Throw them in the fire.
Want to keep everyone on their toes? Introduce a new challenge to make things interesting.
"Sometimes teams lose focus and motivation when given unclear, unmeasurable or very long-term goals," says Ross Beyeler, CEO of e-commerce consultancy Growth Spark. "Set a challenge of building something (which doesn't even have to be core to the business) in a ridiculously short amount of time."
Much like a hackathon, Beyeler says getting people grouped around a singular goal with tight constraints will help their creativity come to life.
Take a look in the mirror.
If you find yourself up against a lackadaisical team, consider that maybe you might be the problem -- not them.
"While we often have a lot on our plates as entrepreneurs, it's our responsibility to ensure we're providing the support for our team and empowering them to feel motivated and fulfilled," says Zachary Burkes, director of business consultancy Predictable Profits. "If they're not, ask yourself, 'What have I done to empower my team? Can I do anything else to support them?'"
Tailor it to the team member.
"What motivates you might not work for another person, so motivation needs to come in different forms," says Jayna Cooke, CEO of event venue marketplace EVENTup.
"For example, some team members are motivated by positive reinforcement, some by recognition in front of other team members and others by private recognition." Cooke suggests trying out many different ways to motivate your team in order to ensure you're reaching the broadest audience.

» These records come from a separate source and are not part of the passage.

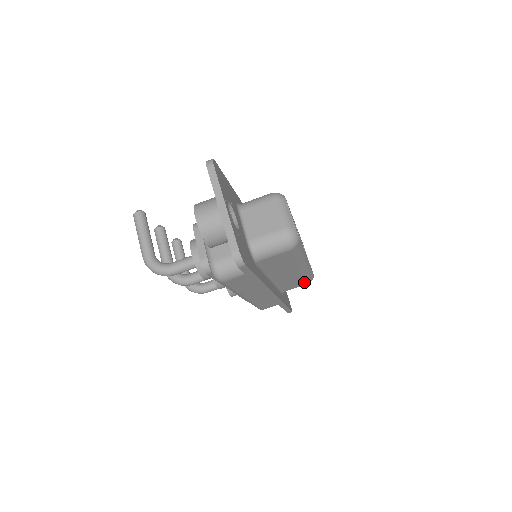
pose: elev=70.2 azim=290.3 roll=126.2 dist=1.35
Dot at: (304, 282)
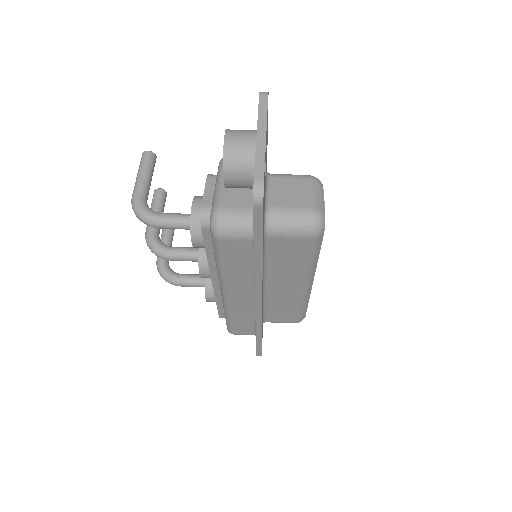
Dot at: (293, 317)
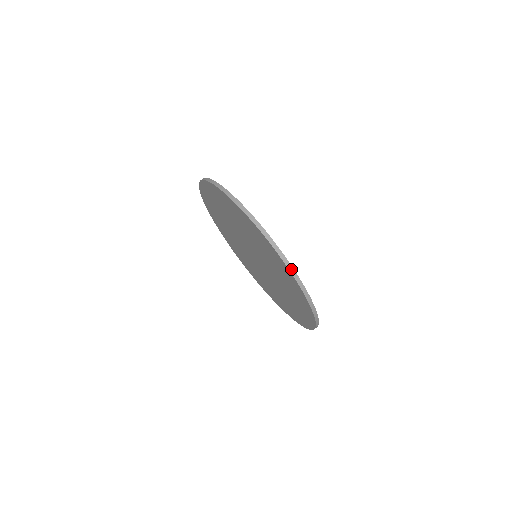
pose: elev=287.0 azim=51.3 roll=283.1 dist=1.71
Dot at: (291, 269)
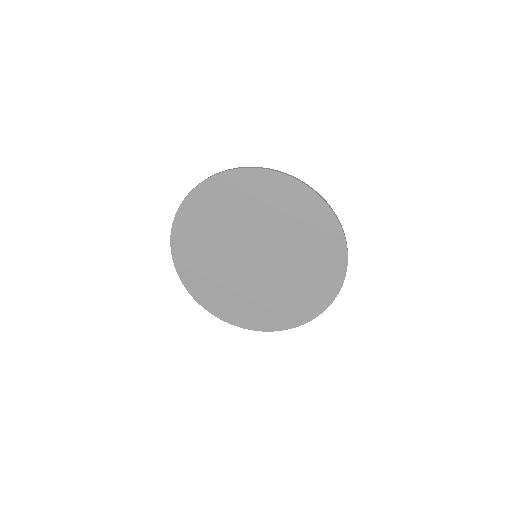
Dot at: occluded
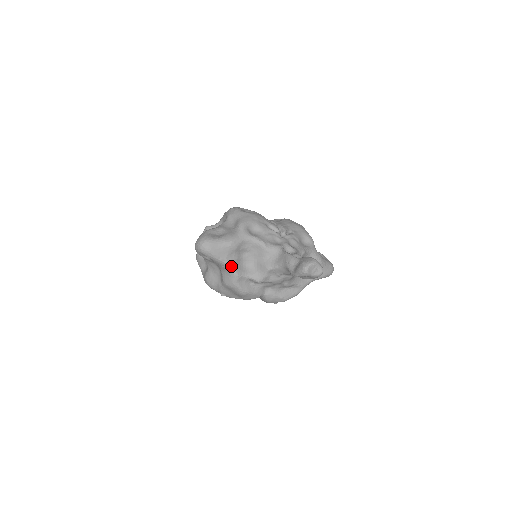
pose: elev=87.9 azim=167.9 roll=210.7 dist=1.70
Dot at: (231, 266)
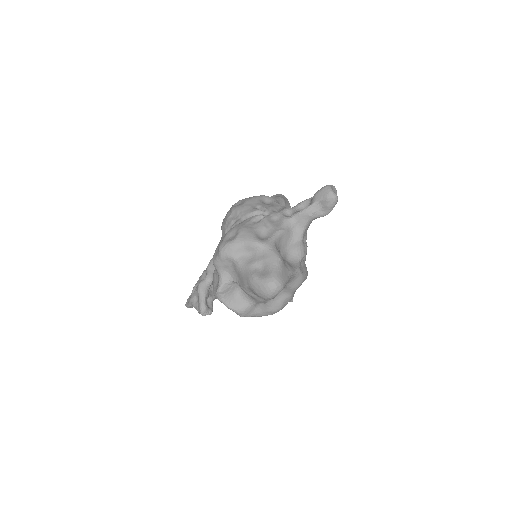
Dot at: (293, 271)
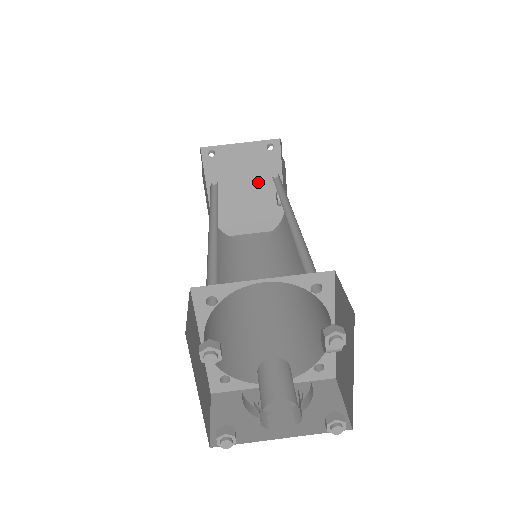
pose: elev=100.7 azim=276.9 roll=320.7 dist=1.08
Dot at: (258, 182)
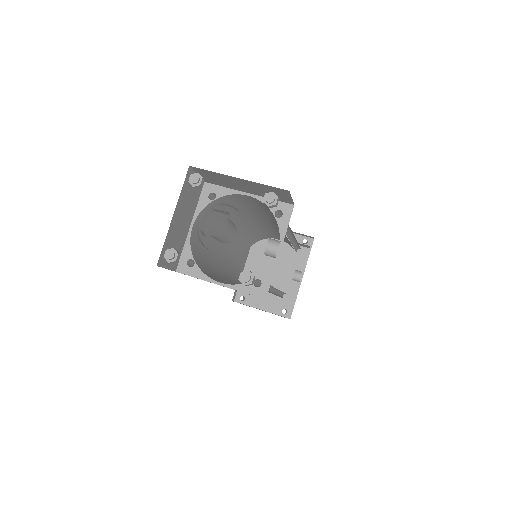
Dot at: (286, 264)
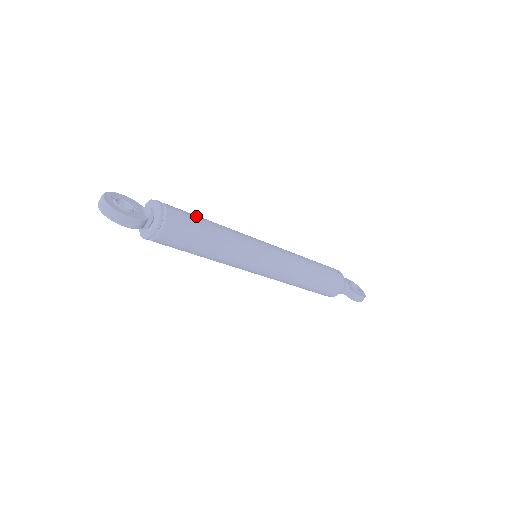
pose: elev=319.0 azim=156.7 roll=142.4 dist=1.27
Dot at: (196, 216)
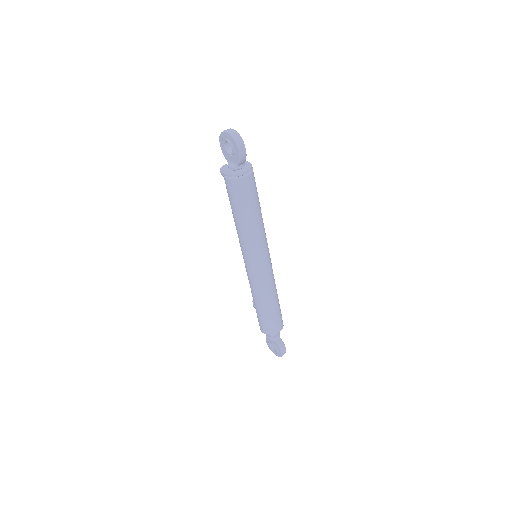
Dot at: occluded
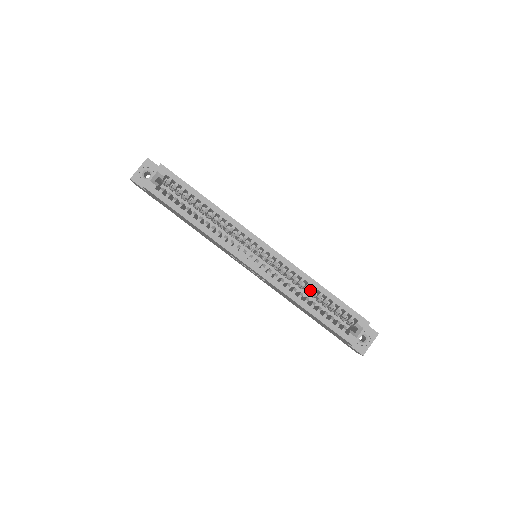
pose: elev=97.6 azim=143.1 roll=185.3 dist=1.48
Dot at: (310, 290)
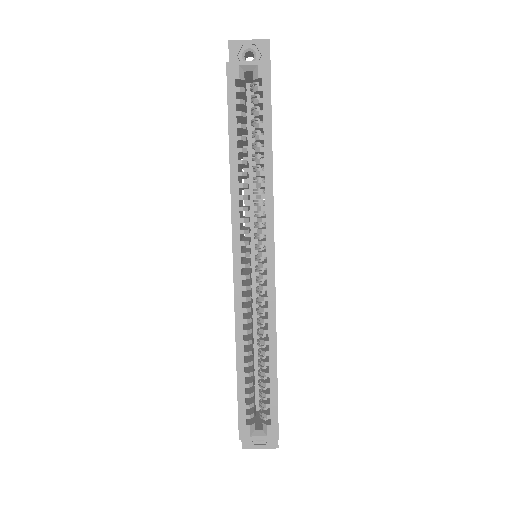
Dot at: (263, 347)
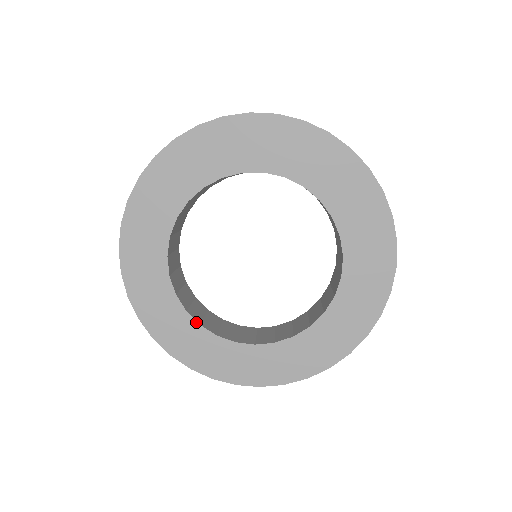
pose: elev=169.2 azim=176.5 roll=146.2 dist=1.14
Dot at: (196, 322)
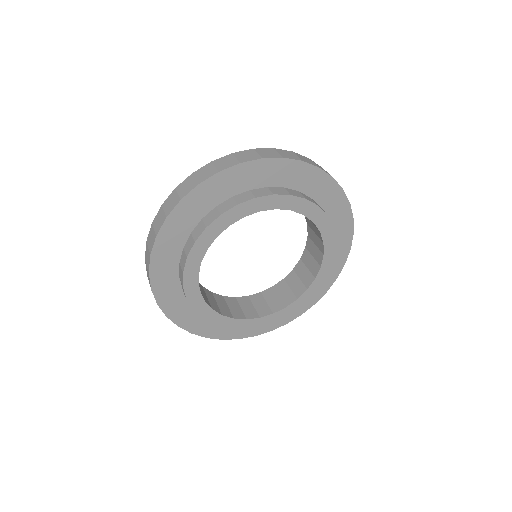
Dot at: (219, 314)
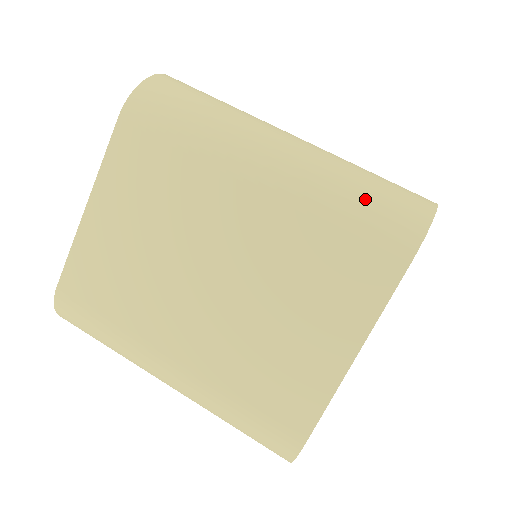
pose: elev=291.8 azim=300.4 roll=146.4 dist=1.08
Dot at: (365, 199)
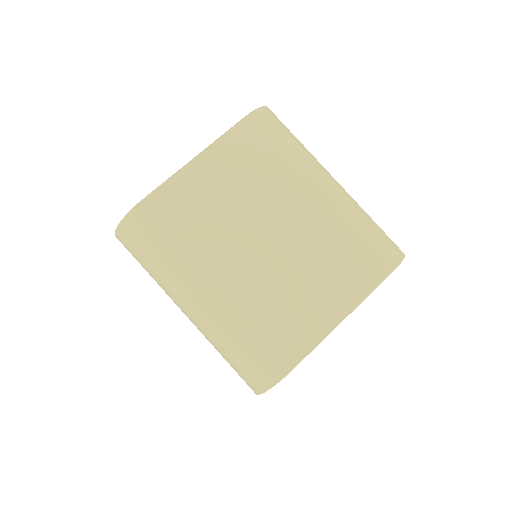
Dot at: (235, 360)
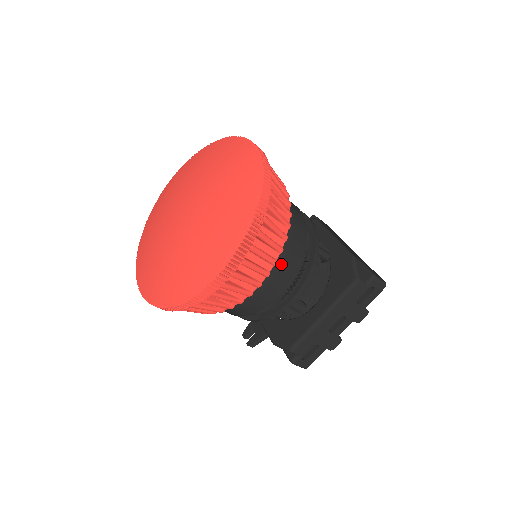
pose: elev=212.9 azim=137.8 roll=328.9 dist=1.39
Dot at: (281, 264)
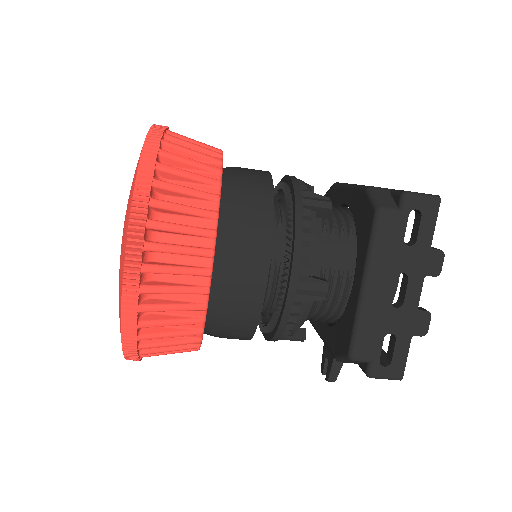
Dot at: (237, 236)
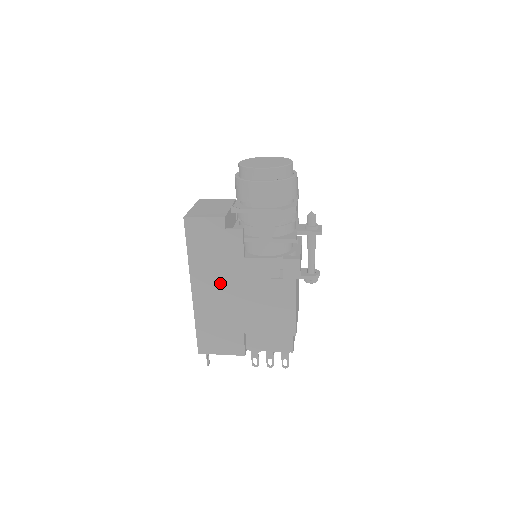
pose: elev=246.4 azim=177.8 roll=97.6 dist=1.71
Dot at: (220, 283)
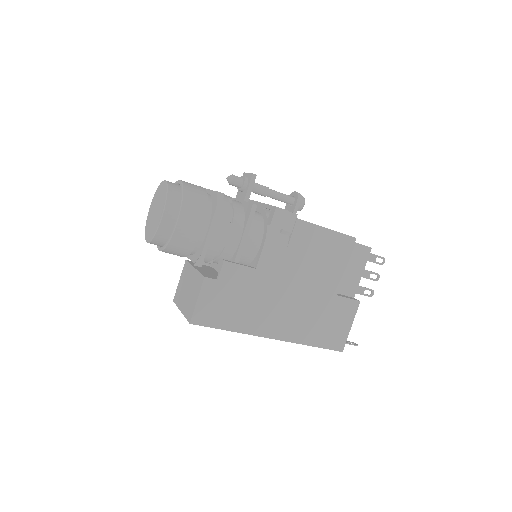
Dot at: (275, 305)
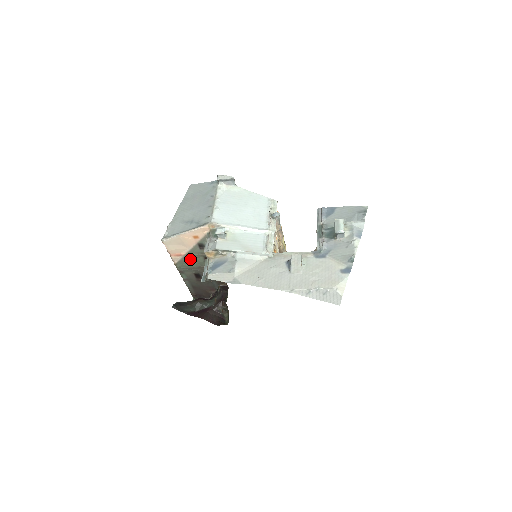
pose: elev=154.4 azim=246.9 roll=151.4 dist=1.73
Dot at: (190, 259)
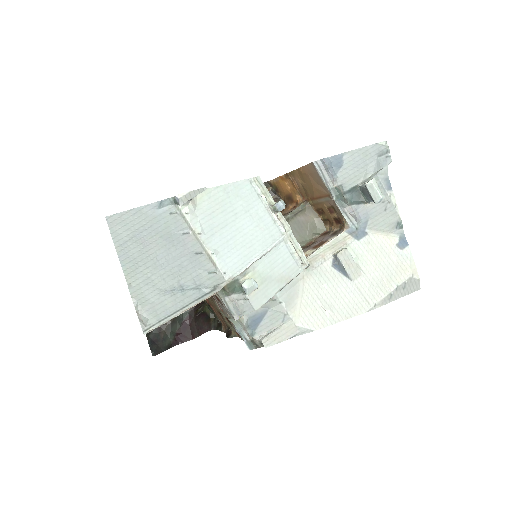
Dot at: occluded
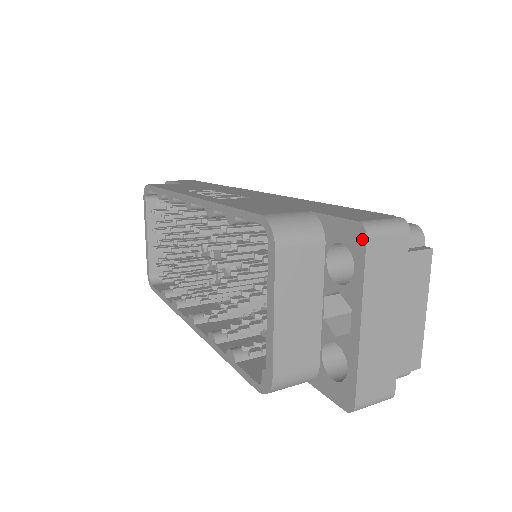
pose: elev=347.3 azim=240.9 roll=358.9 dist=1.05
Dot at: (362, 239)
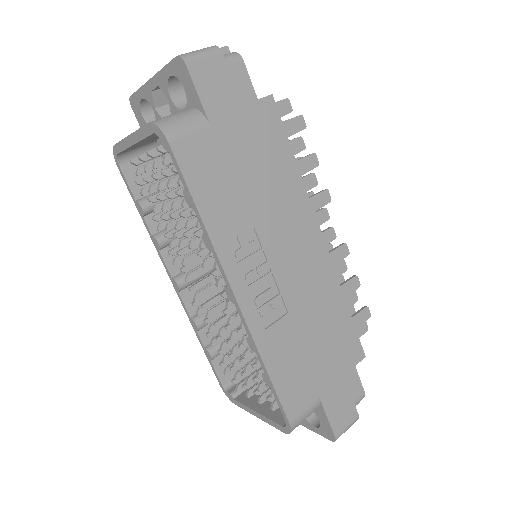
Dot at: (330, 438)
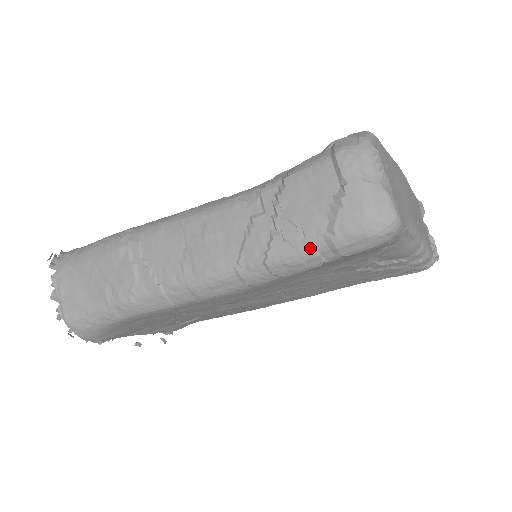
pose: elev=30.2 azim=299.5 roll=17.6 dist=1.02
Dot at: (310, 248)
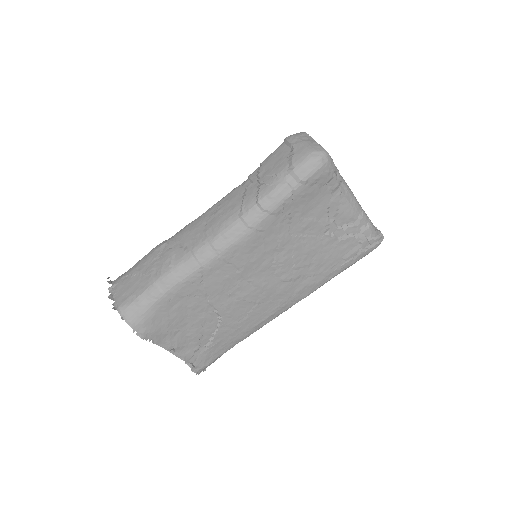
Dot at: (282, 181)
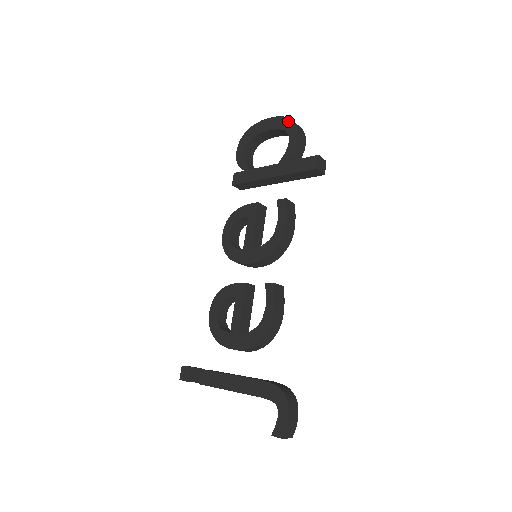
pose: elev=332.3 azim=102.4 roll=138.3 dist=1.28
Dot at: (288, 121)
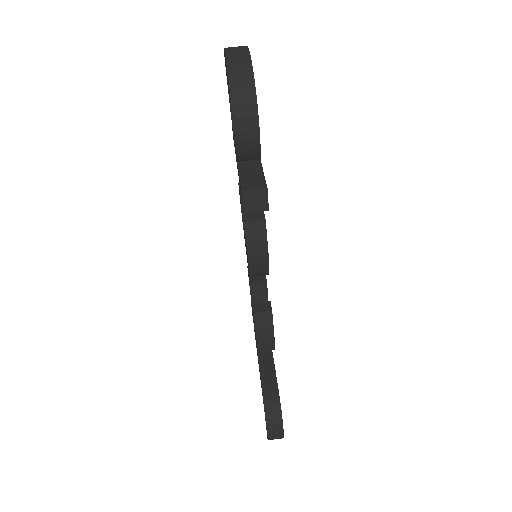
Dot at: occluded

Set realistic goals -- and celebrate them.
By showing your appreciation for the work that went into hitting a major milestone, your team will come to expect the same sort of treatment for any hard work put in thereafter.
"Employees need to be rewarded when completing goals, and not just through an email or note. By making employees feel significant, you can motivate them in a very personal way," says Anthony Pezzotti, co-founder of online content provider Knowzo.
"Our developer recently finished a big project and was rewarded with a new iPhone and iPad. This not only motivated him to continue to succeed in our company, but showed all of our employees what happens when goals are met."
Make abstract goals more relatable.
Why would your team have any reason to get behind a concept or idea they don't fully understand?
Simon Berg, CEO of content marketing software platform Ceros, finds that making abstract goals more personal and relatable goes a long way toward boosting productivity: "If someone feels personal ownership for a set of goals, they own it and care about it. Instead of using carrots and sticks, we find that autonomy and mastery are much better incentives."
When in doubt, ask.
"Managers tend to experience situations differently than their teams," says Justin Blanchard, CMO and co-owner of cloud server business ServerMania. "I've often found my assumptions about why a team is unproductive are wide off the mark, because there are an infinite number of reasons a team may fail to fulfill its potential."
Rather than guess at a solution, Blanchard recommends asking them what they need to get back to peak productivity. "You may be surprised," he says, "and the act of asking will communicate that you value the team's input."